【タグ】エルトン・ジョン|セックスワーカー|国連エイズ計画|国際エイズ会議|HIV|UNAIDS
国際エイズ会議を取材して実感
感染拡大止まらぬ日本の後進国ぶり
杉山正隆、久田ゆかり|2018年9月4日12:00PM
第22回国際エイズ会議(AIDS2018)が7月23日から27日までオランダ・アムステルダムで開かれ、患者・感染者をはじめ、医師・歯科医師や看護師、研究者、セックスワーカーら世界160カ国から約2万人が参加。クリントン元米大統領や、ヘンリー英王子、歌手のエルトン・ジョンさんらもエイズをめぐる諸問題の解決に向けて努力を続けるよう強く訴えた。
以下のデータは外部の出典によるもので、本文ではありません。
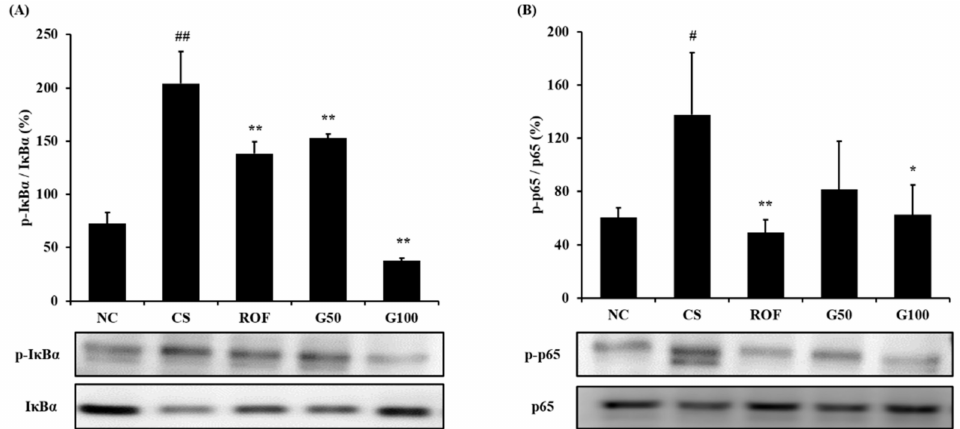
Figure 7. GGWE decreased the phosphorylation of I κ B α and NF- κ B expression in lung tissue. ( A ) phosphorylation of I κ B α expression and quantitative analysis for phosphorylation of I κ B α expression, ( B ) phosphorylation of NF- κ B expression and quantitative analysis for the phosphorylation of NF- κ B expression. NC, non-treated mice; CS, CS and LPS exposure mice; ROF, roflumilast 10 mg/kg and CS and LPS exposure mice; G50, GGWE 50 mg/kg and CS and LPS exposure mice; G100, GGWE 100 mg/kg and CS and LPS exposure mice. The values shown are the mean ± SD. ## p < 0.01 vs. NC; # p < 0.05 vs. NC; ** p < 0.01 vs. CS; * p < 0.05 vs.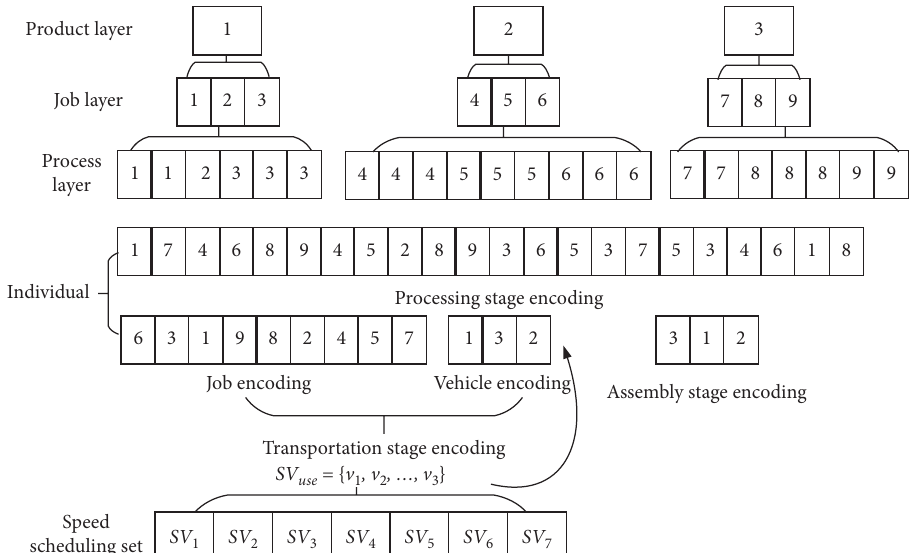
Figure 3: The coding method of scheduling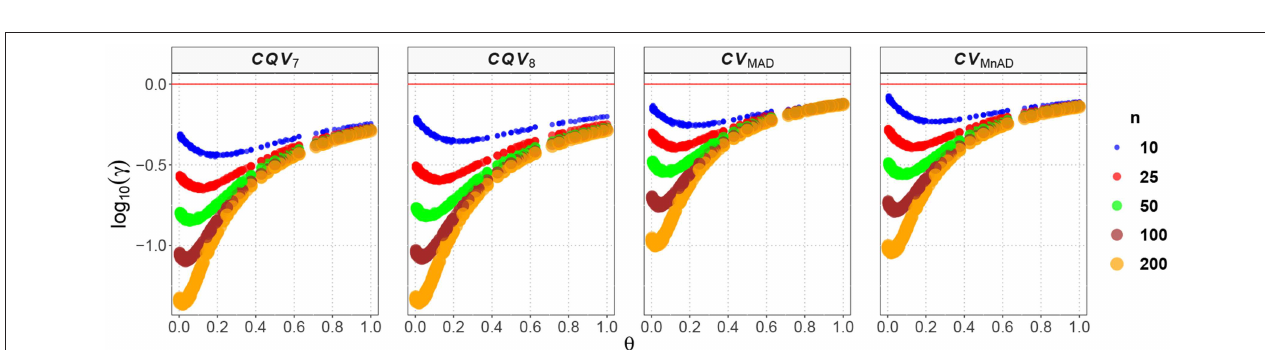
(0,1) produced for each estimator and sample size under the ∈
UNAIDS(国連エイズ計画)によると、世界のHIV感染者は3690万人。2017年のエイズ死者数は94万人でピーク時から半減しているが、生命維持のための治療を受けている患者数が急増している。また、弱い立場にある「鍵となる人たち」(セックスワーカー、注射薬物使用者、トランスジェンダーの人々、受刑者、ゲイなど男性と性交渉をする人と、その性パートナー)が世界のHIV新規感染の47%を占め、3分の1が注射薬物使用者の感染。東欧・中央アジアでは新規感染の実に97%を占める。
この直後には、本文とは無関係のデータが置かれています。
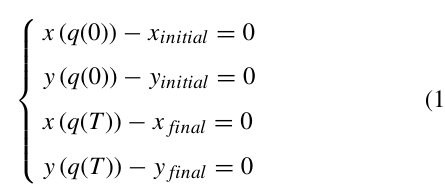
systematic method used to check the penetration value of the box into the body in each iteration of the opti- mization process. This process is described as brief as bellow.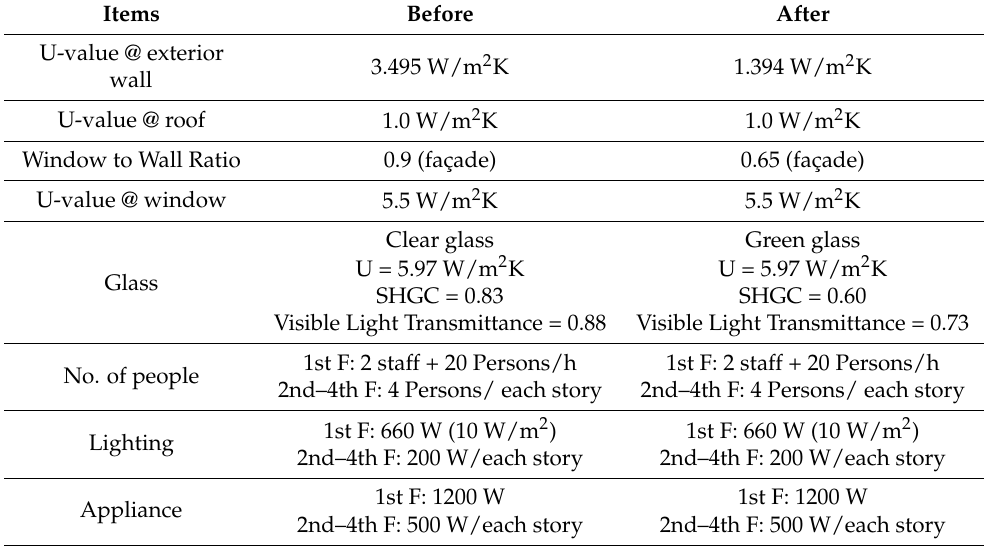
Table 5. Physical parameters for the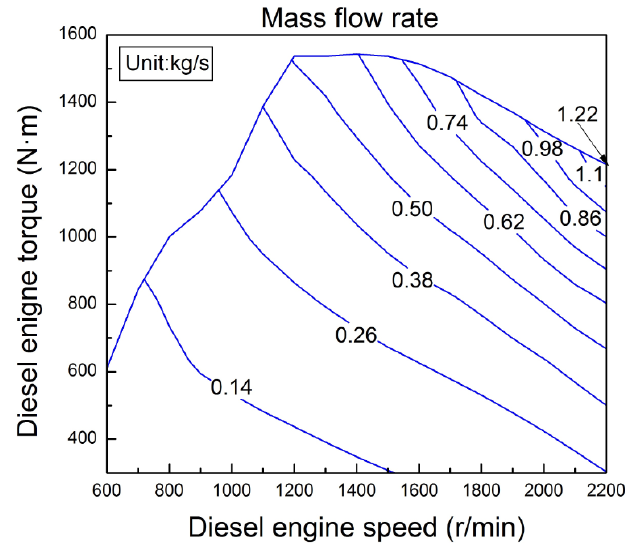
Figure 11. Mass flow rate of the working fluid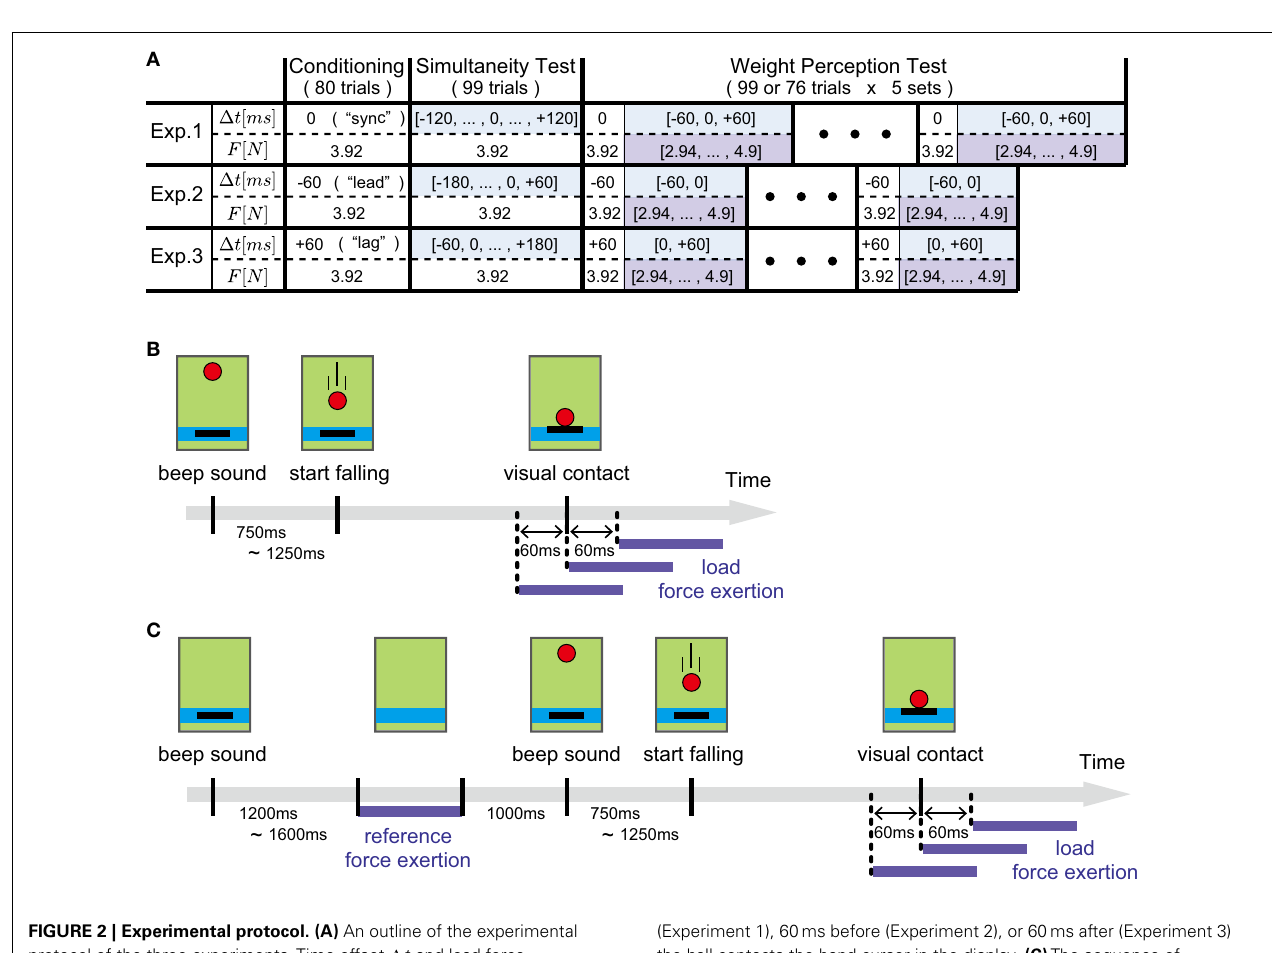
FIGURE 2 | Experimental protocol. (A) An outline of the experimental protocol of the three experiments.Time offset (cid:49) t and load force magnitude F in each trial are shown for the three sessions, i.e., conditioning, simultaneity test, and weight perception test sessions. (cid:49) t and F shown with color backgrounds indicate that they are chosen randomly in each trial.The details of their values are list in Tables 1 and 2 . (B) The sequence of events in a single ball-catching trial during the Conditioning session.The load force is applied at the same time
UNAIDSは2020年までに「90―90―90」の達成目標を掲げる。「世界中のHIV陽性者の90%が検査を受けてHIVに感染していることを知る。そのうちの90%が抗HIV治療を受ける。さらにそのうちの90%が治療の効果で体内のウイルスを検出限界以下にする」というものだ。2030年に目標をさらに5ポイント上げ「95―95―95」を成し遂げることでHIVの流行を事実上、終了させようとする。
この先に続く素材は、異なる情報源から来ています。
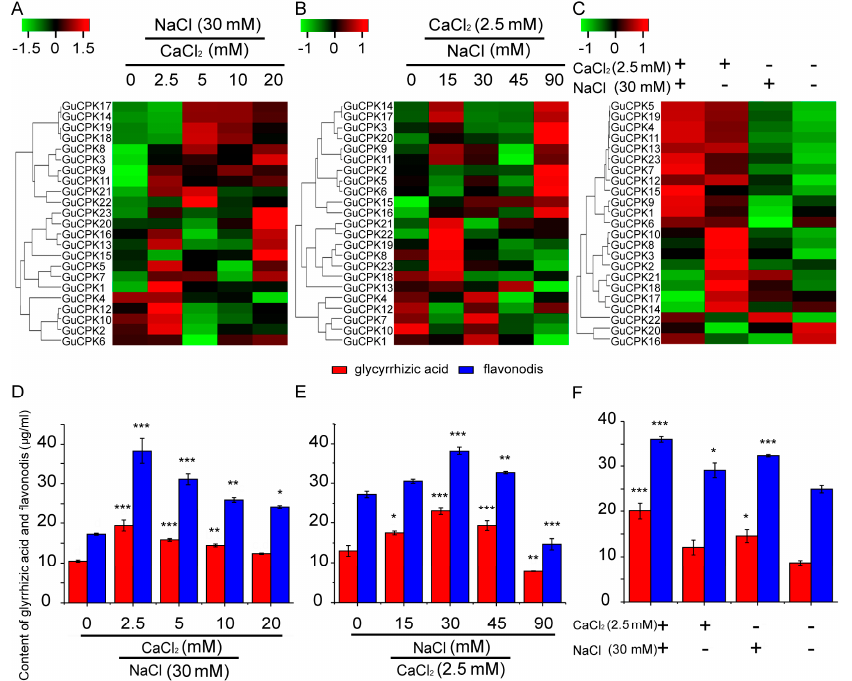
Figure 9. Expression profiles of the GuCPK genes and contents of the glycyrrhizic acid and flavonodis in G. uralensis roots treated by different concentration of CaCl 2 and NaCl. ( A ) Heatmap of GuCPKs expressions at 30 mM of NaCl and different concentration CaCl 2 stimulations. ( B ) Heatmap of GuCPKs expressions at 2.5 mM of CaCl 2 and different concentration NaCl stimulations. ( C ) Heatmap of GuCPKs expressions at different formulations of with or without treatments of 2.5 mM of CaCl 2 and 30 of mM NaCl. Each value denotes the mean relative level of the expression of three independent replicates. GuCPK genes with higher or lower expressions in different treated tissues were colored by red or green, respectively. The color bars are shown at the upper apex. The qRT-PCR-based heatmap was visualized by R package. The contents of glycyrrhizic acid and flavonoids were measured under the treatments of 30 mM of NaCl and different concentrations of CaCl 2 ( D ), and 2.5 mM of CaCl 2 and different concentrations of NaCl ( E ), as well as different formulations with or without 2.5 mM of CaCl 2 and 30 mM of NaCl ( F ). Red and blue represent the contents of glycyrrhizic acid and flavonoids, respectively. Each value represents the mean relative level of the expression of three independent experiments. The data are indicated as mean values ± SD. Asterisks indicate significant differences based on Student’s t -test using the materials without any addition of CaCl 2 or NaCl as controls, * p < 0.05; ** p < 0.01; *** p < 0.001.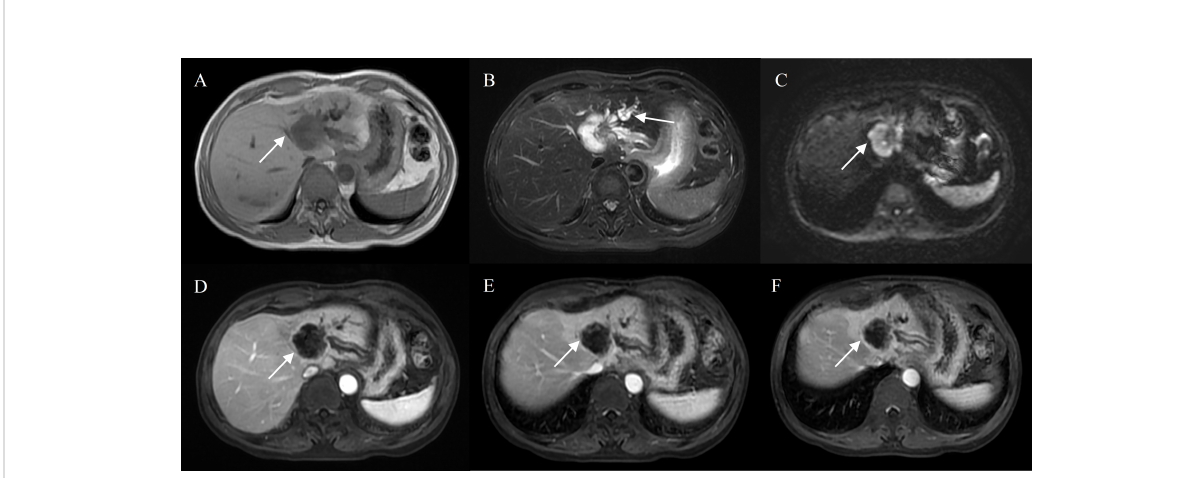
FIGURE 5 Intrahepatic mass-forming cholangiocarcinoma in a 70-year-old male without chronic viral hepatitis. Gd-DTPA-enhanced MRI detected a lobulated tumor (4.3 cm) with homogeneous SI on T1WI and T2WI (A, B) , restricted diffusion (C) . Peripheral rim-like enhancement in the arterial phase (D) , sustained rim enhancement in the portal and delayed phase (E, F) . And bile duct dilation peripheral to the tumor (B)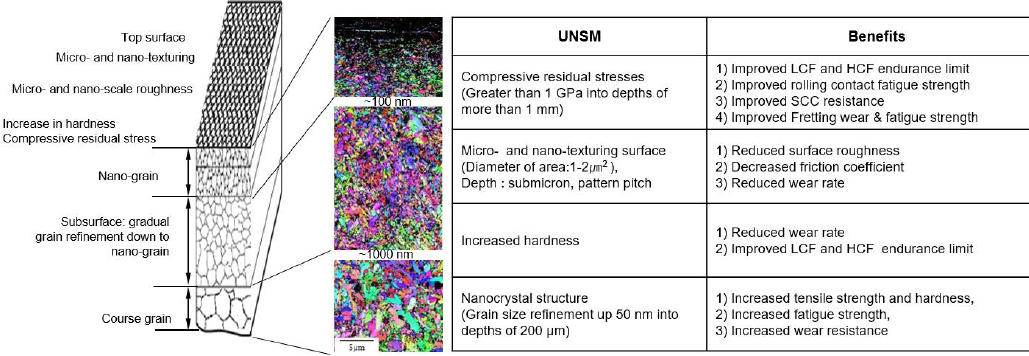
Figure 5. Mechanism and industrial applications of the UNSM process.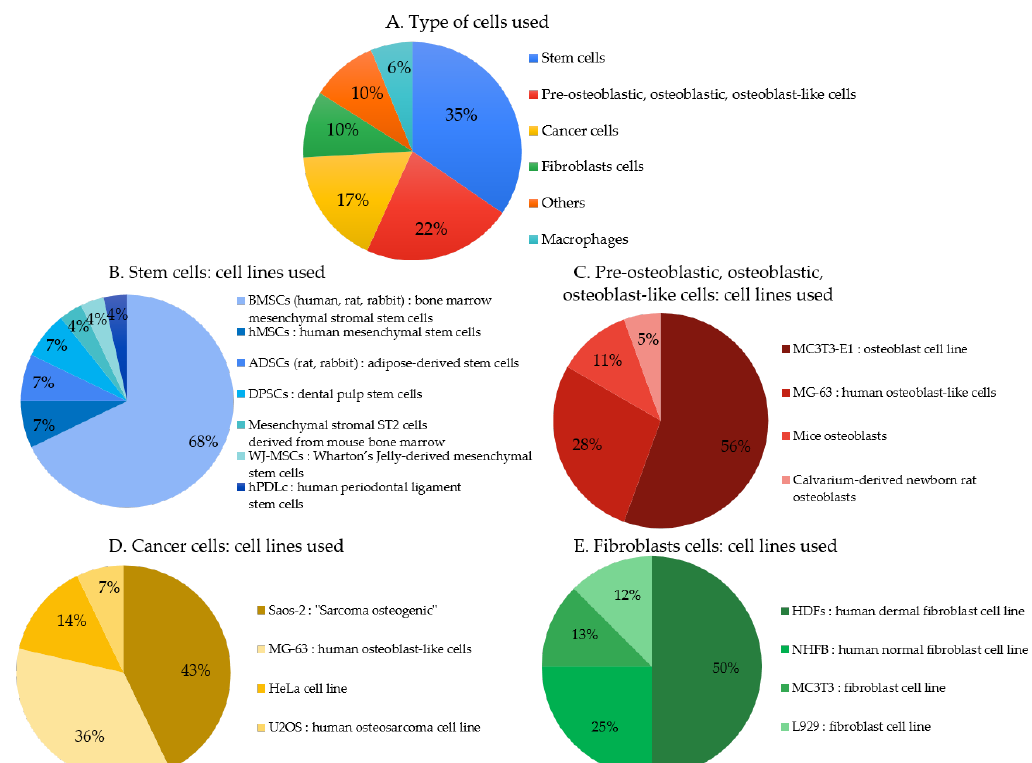
Figure 6. ( A – E ). Primary cells and cell lines used to assess cytocompatibility in the studied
現実には世界は「75―79―81」の水準にあり「90―90―90」の20年までの達成に向けて「黄信号が灯っている」一方、成果が上がっているとの報告もなされた。ボツワナ、カンボジア、デンマーク、エスワティニ(旧スワジランド)、ナミビア、オランダの6カ国はすでに「90―90―90」目標を達成、さらに7カ国が達成見込みだ。最もハードルが高いのが最初の90で、たとえば西部や中部のアフリカではHIV陽性者の48%しか自らの感染を知っていない。
【先進国と思えない日本】
日本は「86―83―99」(2015年)とされているが、検査・診断を受けていない感染者が少なくないうえ、診断されても治療が始まっていない人が多く、「とても先進国とは思えない。衝撃的だ」(医療関係者)との声が上がる。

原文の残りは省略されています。